DevOps: Why Windows Runner Can’t Use Linux Database Containers in CI

Running CI pipelines for modern .NET projects often looks simple on paper—until you mix legacy targets, code coverage, and container-based integration tests. That’s exactly where many developers hit a wall.

DevOps: Why Windows Runner Can’t Use Linux Database Containers in CI
DevOps: Why Windows Runner Can’t Use Linux Database Containers in CI

A common scenario involves a multi-target .NET project that includes net472 alongside newer frameworks like net8.0 or net10.0. While modern targets run fine on Linux, net472 forces the pipeline to use a Windows runner. At the same time, integration tests often rely on SQL Server or PostgreSQL Docker containers, which are typically Linux-based.

This creates a frustrating question:

If GitHub Actions can’t handle a Windows runner with Linux database containers, can Azure Pipelines (free) do it?

Why net472 Tests Fail on Linux CI Runners

The conflict starts with platform requirements:

  • net472 tests require Windows
  • Most database test images (SQL Server, PostgreSQL) run as Linux containers
  • CI runners are locked to a single operating system per job

When code coverage is added to the mix, everything must run in the same job—making OS constraints unavoidable.

Why GitHub Actions Fails with Windows Runners and Linux Containers

In real-world pipelines, this usually plays out in one of two ways:

Linux runner scenario

  • Linux Docker database containers start correctly
  • Integration tests pass
  • net472 tests fail, because .NET Framework is not supported on Linux

Windows runner scenario

  • net472 tests run successfully
  • Linux database containers fail to connect
  • Integration tests fail immediately

This isn’t a misconfiguration. It’s a platform limitation of GitHub Actions.

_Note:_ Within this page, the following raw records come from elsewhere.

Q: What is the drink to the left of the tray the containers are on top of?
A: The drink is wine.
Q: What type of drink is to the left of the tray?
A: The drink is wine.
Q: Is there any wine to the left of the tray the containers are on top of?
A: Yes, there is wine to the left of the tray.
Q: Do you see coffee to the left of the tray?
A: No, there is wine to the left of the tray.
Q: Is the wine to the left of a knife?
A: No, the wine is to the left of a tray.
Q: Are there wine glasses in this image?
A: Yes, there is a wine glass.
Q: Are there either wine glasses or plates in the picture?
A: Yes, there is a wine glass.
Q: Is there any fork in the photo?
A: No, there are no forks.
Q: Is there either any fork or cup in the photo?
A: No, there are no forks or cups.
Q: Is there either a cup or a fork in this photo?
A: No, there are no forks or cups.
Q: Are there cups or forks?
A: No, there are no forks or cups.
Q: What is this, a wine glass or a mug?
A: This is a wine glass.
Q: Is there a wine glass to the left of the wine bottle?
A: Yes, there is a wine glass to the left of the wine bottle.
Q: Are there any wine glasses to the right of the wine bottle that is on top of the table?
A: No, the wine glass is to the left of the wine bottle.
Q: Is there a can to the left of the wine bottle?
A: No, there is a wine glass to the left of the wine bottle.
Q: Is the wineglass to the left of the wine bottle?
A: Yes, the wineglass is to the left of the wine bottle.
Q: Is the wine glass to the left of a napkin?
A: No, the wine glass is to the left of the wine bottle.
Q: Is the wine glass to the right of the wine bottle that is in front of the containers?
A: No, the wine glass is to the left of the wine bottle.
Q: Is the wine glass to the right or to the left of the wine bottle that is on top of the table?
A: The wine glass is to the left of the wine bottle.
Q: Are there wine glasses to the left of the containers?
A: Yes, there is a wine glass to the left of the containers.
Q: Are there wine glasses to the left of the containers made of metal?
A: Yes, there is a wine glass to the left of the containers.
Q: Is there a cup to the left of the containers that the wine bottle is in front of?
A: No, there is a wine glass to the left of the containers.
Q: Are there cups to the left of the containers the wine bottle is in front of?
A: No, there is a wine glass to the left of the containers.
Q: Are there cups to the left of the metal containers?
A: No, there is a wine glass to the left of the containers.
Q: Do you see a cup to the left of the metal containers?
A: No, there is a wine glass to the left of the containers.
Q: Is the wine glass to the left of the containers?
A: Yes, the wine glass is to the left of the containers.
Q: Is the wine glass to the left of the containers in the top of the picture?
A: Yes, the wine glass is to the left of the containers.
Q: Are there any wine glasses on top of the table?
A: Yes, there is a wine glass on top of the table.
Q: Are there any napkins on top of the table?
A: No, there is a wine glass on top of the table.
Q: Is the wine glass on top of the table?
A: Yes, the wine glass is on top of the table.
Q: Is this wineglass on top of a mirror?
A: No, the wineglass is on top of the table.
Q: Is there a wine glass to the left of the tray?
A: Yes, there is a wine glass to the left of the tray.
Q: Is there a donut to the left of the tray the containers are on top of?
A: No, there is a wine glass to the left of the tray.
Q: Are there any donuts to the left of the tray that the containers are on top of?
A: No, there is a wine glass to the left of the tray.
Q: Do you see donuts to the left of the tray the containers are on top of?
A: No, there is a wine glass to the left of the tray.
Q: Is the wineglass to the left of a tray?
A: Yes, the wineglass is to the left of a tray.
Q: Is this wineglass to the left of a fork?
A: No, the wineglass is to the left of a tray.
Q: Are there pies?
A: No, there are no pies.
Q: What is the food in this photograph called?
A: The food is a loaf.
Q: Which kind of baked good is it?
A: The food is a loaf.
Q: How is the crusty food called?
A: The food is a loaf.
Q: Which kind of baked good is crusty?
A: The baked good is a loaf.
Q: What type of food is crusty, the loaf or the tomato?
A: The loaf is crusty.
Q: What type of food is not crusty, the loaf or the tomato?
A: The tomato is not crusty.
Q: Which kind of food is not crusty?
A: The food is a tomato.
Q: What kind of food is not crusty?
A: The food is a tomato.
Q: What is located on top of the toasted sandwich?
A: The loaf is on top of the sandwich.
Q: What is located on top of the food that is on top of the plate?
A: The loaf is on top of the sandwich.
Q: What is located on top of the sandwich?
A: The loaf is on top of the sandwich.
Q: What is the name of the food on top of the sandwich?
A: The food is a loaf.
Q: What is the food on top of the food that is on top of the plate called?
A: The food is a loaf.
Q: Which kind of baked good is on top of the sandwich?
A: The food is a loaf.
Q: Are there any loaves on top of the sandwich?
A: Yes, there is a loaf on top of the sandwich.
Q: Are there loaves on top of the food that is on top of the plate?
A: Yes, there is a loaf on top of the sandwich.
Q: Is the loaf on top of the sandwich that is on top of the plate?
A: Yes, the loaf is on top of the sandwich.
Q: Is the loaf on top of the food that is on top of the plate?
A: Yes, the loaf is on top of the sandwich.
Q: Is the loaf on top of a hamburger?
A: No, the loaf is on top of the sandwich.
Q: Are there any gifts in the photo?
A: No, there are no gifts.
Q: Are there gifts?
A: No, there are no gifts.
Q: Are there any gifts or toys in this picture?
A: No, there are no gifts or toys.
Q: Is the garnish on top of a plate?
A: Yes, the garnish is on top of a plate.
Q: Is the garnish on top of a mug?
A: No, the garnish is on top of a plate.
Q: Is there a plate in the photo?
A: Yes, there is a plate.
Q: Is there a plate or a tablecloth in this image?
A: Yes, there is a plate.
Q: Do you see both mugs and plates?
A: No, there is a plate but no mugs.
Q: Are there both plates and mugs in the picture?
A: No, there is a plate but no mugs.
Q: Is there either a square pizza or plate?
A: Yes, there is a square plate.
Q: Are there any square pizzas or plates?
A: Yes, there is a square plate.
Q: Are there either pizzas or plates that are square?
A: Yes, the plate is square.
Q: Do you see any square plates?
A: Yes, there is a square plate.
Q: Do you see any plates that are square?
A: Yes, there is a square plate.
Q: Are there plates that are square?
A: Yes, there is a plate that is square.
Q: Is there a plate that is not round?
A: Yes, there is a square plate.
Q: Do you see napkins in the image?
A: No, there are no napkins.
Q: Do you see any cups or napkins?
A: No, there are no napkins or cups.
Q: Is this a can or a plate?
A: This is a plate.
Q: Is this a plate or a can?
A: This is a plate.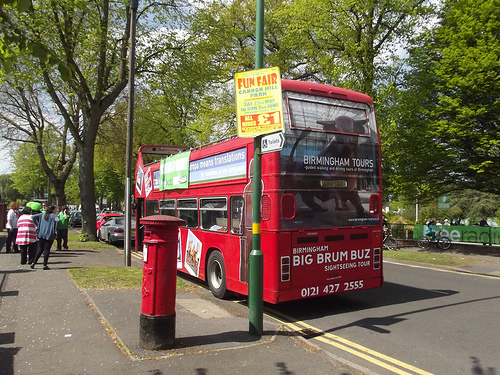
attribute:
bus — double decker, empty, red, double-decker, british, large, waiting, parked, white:
[134, 79, 385, 304]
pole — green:
[247, 0, 269, 338]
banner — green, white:
[156, 151, 192, 193]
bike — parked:
[413, 230, 452, 252]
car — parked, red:
[94, 210, 120, 234]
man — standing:
[30, 202, 59, 270]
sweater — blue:
[31, 211, 60, 240]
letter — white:
[294, 255, 302, 267]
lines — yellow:
[235, 298, 431, 375]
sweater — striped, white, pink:
[15, 214, 37, 245]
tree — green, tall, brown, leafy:
[406, 1, 500, 204]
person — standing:
[15, 208, 41, 267]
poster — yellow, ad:
[235, 65, 286, 140]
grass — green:
[73, 267, 196, 292]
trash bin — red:
[137, 213, 191, 351]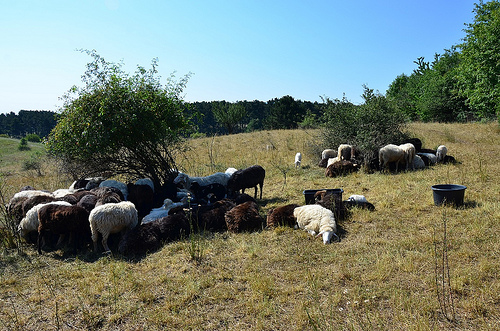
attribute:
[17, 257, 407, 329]
grass — green, brown, short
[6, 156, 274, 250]
herd — clustered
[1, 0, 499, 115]
clouds — white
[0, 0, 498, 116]
sky — blue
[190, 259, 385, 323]
grass — green, short, brown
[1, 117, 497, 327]
grass — short, brown, green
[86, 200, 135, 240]
wool — long, white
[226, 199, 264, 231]
sheep — brown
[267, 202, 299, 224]
sheep — brown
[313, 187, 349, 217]
sheep — brown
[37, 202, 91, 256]
sheep — brown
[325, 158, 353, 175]
sheep — brown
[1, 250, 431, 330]
grass — short, brown, green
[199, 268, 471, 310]
grass — brown, short, green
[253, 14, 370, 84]
sky — blue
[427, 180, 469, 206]
black bucket — round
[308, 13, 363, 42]
sky — blue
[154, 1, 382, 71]
sky — clear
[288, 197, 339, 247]
sheep — sleeping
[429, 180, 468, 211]
bucket — black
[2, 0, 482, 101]
sky — blue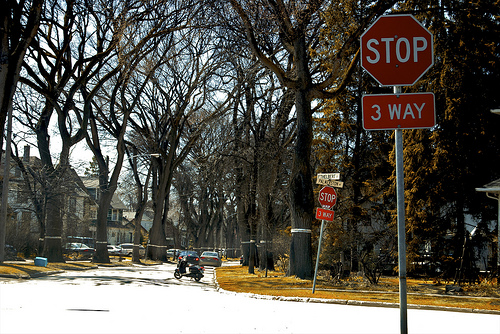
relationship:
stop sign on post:
[358, 14, 437, 88] [391, 88, 408, 333]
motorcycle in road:
[173, 254, 207, 282] [8, 255, 497, 326]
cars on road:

Can Azure Pipelines Run Linux Database Containers on Windows?

Many developers assume Azure Pipelines might handle this better—especially since it supports service containers and offers free CI for open-source projects.

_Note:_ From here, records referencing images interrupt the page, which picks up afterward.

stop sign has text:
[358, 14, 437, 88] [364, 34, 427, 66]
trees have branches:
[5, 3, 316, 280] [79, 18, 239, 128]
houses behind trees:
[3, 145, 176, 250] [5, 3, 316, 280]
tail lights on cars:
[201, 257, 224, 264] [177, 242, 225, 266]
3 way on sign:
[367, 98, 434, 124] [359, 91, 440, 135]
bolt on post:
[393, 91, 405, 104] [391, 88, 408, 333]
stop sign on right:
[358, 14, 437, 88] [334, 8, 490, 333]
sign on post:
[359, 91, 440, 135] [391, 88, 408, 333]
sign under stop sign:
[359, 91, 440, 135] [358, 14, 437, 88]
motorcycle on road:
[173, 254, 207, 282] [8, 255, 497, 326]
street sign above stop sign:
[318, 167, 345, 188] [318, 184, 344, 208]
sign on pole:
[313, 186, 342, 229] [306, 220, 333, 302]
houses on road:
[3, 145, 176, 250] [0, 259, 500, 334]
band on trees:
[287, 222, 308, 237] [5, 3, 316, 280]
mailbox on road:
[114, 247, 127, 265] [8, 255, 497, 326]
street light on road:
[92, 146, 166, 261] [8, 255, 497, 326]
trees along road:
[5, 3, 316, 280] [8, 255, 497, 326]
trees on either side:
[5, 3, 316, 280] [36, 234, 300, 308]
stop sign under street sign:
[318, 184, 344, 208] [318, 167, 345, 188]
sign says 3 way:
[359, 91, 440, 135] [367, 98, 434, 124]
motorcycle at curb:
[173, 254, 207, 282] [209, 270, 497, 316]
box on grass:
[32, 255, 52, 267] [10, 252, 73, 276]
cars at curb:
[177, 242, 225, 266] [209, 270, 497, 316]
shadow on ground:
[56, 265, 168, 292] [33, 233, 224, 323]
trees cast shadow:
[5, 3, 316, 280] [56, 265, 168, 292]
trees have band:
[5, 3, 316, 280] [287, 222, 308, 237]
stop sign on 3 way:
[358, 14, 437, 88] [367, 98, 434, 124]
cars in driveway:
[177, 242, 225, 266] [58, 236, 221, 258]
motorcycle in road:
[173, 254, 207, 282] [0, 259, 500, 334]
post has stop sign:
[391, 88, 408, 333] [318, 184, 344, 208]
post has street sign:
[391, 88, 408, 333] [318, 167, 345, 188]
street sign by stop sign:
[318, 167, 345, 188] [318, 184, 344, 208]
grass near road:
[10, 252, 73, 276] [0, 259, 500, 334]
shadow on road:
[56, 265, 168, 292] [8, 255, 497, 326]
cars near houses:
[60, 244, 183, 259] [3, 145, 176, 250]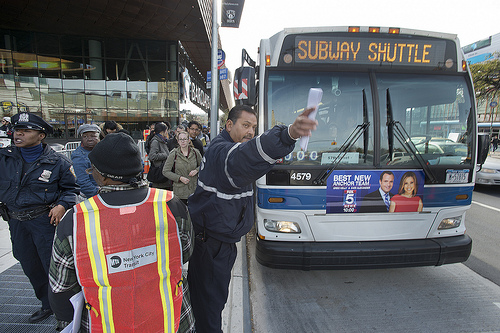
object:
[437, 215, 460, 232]
headlight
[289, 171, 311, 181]
number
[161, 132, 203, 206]
lady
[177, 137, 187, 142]
eyeglasses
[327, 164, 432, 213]
sign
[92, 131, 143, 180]
hat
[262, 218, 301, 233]
headlight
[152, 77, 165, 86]
window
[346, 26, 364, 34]
orange light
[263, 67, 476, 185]
windshield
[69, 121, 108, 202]
lady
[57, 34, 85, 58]
window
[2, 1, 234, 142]
building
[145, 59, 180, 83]
window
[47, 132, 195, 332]
man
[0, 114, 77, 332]
officer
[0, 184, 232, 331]
sidewalk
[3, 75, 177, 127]
window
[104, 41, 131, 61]
window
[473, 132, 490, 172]
mirror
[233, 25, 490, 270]
bus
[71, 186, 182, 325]
vest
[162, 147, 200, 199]
jacket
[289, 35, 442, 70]
screen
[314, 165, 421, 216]
advertisement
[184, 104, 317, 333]
man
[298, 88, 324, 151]
papers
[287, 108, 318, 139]
hand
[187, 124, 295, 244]
jacket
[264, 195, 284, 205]
light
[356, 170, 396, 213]
man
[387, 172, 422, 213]
lady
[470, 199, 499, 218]
line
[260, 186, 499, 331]
street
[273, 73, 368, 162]
window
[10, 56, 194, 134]
window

However, Azure Pipelines follows the same core rule:

  • Linux containers require Linux (Ubuntu) agents
  • Windows agents can only run Windows containers
  • Microsoft-hosted agents cannot mix OS boundaries

So even on Azure Pipelines (free or paid, hosted agents), a Windows job cannot attach Linux-based SQL Server or PostgreSQL containers.

In simple words, Azure Pipelines behaves the same way as GitHub Actions for this scenario.

Why Windows Runners Can’t Host Linux Containers

This isn’t an arbitrary restriction—it’s a technical reality. Containers share the host operating system kernel. A Linux container needs a Linux kernel. A Windows hosted agent does not provide one.

While tools like Docker can run Linux containers on Windows using WSL2 or Hyper-V, CI providers do not allow this on hosted runners due to security, performance, and isolation concerns.

That’s why the limitation exists across platforms.

Practical Solutions for Windows CI and Linux Containers

Although you can’t solve this with a single hosted job, there are reliable approaches.

1. Split CI jobs by responsibility (recommended)

  • Windows job
    • Run net472 unit tests
    • Generate partial code coverage
  • Linux job
    • Run integration tests
    • Start Linux database containers
    • Run modern .NET targets
  • Merge coverage reports at the end

This is the most common and maintainable solution for open-source projects.

2. Use a self-hosted Windows agent

A self-hosted Windows machine with Docker Desktop configured for Linux containers can run both:

  • net472 tests
  • Linux database containers

Azure DevOps allows one free self-hosted agent with unlimited minutes—but you must maintain the machine yourself.

3. Replace containers with managed databases

Instead of Docker containers, integration tests can target:

  • Azure SQL
  • Azure Database for PostgreSQL

This avoids OS conflicts but introduces cloud dependency and setup overhead.

What DevOps Teams Need to Know About This CI Limitation

This problem is not a GitHub Actions bug and not something Azure Pipelines fixes on hosted runners.

The limitation is architectural:

  • One job
  • One OS
  • One container ecosystem

If your project combines legacy .NET Framework targets and Linux-based database containers, you must design your CI pipeline around that reality—not around the CI vendor.